* **TO DO**
Whenever the word "lines" turns up in a line below, that line should be copied.

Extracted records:
# # # # #

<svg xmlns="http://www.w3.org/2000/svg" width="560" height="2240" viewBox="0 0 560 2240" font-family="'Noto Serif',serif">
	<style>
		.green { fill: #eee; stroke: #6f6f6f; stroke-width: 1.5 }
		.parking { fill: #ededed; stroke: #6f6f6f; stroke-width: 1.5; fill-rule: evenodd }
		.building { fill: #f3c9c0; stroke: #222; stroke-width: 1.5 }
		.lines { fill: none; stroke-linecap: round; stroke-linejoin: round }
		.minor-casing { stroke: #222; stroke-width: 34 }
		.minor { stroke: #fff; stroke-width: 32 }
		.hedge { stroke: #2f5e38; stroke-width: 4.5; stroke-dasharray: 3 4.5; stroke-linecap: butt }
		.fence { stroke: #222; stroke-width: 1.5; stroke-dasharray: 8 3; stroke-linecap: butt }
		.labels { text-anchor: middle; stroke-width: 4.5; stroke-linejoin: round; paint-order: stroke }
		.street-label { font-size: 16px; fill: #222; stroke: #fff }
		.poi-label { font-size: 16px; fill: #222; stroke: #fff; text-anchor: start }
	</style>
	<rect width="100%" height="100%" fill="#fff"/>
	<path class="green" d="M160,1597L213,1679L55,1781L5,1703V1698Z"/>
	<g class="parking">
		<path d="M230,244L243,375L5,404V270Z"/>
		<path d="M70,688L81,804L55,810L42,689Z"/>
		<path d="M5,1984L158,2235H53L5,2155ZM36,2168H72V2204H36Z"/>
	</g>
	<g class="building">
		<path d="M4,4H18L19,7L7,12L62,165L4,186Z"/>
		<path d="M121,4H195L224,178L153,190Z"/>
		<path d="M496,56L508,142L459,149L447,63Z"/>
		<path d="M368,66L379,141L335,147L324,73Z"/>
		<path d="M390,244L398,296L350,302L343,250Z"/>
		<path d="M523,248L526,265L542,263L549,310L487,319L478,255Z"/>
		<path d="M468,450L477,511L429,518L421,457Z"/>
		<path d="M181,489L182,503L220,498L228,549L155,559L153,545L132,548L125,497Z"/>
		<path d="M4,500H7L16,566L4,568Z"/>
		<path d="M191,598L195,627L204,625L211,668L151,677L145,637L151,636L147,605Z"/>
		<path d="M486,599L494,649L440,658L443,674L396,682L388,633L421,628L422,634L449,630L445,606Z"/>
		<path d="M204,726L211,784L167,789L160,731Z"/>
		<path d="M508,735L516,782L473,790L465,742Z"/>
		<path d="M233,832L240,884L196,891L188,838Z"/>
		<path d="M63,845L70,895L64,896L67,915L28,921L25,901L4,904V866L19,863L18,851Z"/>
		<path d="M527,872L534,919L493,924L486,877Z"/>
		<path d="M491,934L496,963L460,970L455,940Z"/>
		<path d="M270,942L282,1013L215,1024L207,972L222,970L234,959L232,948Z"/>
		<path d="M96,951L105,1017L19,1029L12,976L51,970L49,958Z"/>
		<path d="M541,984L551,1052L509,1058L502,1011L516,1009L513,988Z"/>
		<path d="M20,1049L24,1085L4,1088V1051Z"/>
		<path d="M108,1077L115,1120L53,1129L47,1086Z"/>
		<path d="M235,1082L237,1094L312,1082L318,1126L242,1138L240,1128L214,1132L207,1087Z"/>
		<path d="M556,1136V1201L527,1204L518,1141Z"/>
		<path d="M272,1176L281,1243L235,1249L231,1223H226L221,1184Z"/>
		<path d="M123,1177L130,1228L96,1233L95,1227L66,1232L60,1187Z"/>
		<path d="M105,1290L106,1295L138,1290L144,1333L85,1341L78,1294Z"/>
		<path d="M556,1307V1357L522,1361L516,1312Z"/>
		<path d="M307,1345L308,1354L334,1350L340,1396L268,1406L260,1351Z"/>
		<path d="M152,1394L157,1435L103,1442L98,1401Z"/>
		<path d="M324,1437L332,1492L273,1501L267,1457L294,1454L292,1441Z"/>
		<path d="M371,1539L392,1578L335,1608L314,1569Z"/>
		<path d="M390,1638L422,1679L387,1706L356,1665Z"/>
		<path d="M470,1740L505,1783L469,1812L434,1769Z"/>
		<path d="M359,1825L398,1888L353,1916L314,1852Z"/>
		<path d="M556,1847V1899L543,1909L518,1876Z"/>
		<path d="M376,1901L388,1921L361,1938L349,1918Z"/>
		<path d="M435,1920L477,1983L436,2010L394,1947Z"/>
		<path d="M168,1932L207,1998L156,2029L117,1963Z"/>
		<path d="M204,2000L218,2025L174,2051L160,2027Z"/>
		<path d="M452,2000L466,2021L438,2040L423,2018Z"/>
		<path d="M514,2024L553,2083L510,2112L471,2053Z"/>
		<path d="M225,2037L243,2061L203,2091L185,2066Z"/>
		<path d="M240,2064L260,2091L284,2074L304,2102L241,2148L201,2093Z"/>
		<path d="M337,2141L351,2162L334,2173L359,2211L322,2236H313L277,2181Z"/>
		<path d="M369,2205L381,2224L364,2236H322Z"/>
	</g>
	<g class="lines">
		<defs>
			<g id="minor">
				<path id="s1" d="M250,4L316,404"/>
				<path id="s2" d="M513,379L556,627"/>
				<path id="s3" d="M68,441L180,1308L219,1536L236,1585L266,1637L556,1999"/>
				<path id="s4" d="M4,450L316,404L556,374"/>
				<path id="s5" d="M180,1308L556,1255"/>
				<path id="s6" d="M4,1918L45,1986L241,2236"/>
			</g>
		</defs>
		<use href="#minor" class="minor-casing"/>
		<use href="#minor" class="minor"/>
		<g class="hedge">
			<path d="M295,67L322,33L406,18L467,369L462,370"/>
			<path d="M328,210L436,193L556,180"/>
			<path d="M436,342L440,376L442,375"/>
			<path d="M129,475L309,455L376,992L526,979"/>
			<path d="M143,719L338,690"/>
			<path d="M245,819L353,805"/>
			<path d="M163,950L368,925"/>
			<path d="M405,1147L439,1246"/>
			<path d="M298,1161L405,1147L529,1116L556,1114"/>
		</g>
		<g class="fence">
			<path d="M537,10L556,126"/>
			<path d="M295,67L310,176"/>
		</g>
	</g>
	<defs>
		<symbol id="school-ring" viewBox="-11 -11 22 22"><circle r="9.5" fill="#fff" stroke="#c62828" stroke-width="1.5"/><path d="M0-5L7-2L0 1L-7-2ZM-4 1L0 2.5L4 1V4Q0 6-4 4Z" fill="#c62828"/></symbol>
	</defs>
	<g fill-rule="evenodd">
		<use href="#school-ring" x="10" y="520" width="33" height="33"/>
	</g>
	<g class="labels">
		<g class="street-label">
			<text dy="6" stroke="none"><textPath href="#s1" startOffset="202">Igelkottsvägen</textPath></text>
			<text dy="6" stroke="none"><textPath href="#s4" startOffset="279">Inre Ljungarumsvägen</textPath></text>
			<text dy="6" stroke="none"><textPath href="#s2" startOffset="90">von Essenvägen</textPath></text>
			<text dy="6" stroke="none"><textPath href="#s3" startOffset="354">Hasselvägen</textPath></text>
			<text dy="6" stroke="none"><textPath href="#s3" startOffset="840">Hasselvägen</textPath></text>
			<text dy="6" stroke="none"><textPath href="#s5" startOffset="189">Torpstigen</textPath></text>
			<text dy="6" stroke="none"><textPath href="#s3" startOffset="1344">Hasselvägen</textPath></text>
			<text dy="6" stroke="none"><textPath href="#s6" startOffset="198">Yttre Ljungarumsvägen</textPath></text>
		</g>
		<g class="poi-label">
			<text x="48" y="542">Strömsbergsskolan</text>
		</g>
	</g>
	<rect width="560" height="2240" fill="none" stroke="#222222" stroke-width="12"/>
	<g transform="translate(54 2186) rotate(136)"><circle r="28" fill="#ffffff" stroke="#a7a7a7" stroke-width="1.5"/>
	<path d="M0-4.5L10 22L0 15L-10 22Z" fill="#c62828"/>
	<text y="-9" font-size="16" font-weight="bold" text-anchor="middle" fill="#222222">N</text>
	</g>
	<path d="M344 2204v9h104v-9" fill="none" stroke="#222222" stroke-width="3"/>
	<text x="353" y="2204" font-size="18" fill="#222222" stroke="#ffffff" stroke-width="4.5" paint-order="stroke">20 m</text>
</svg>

# # # # #

* **EXERCISE ANSWER**
		.lines { fill: none; stroke-linecap: round; stroke-linejoin: round }
	<g class="lines">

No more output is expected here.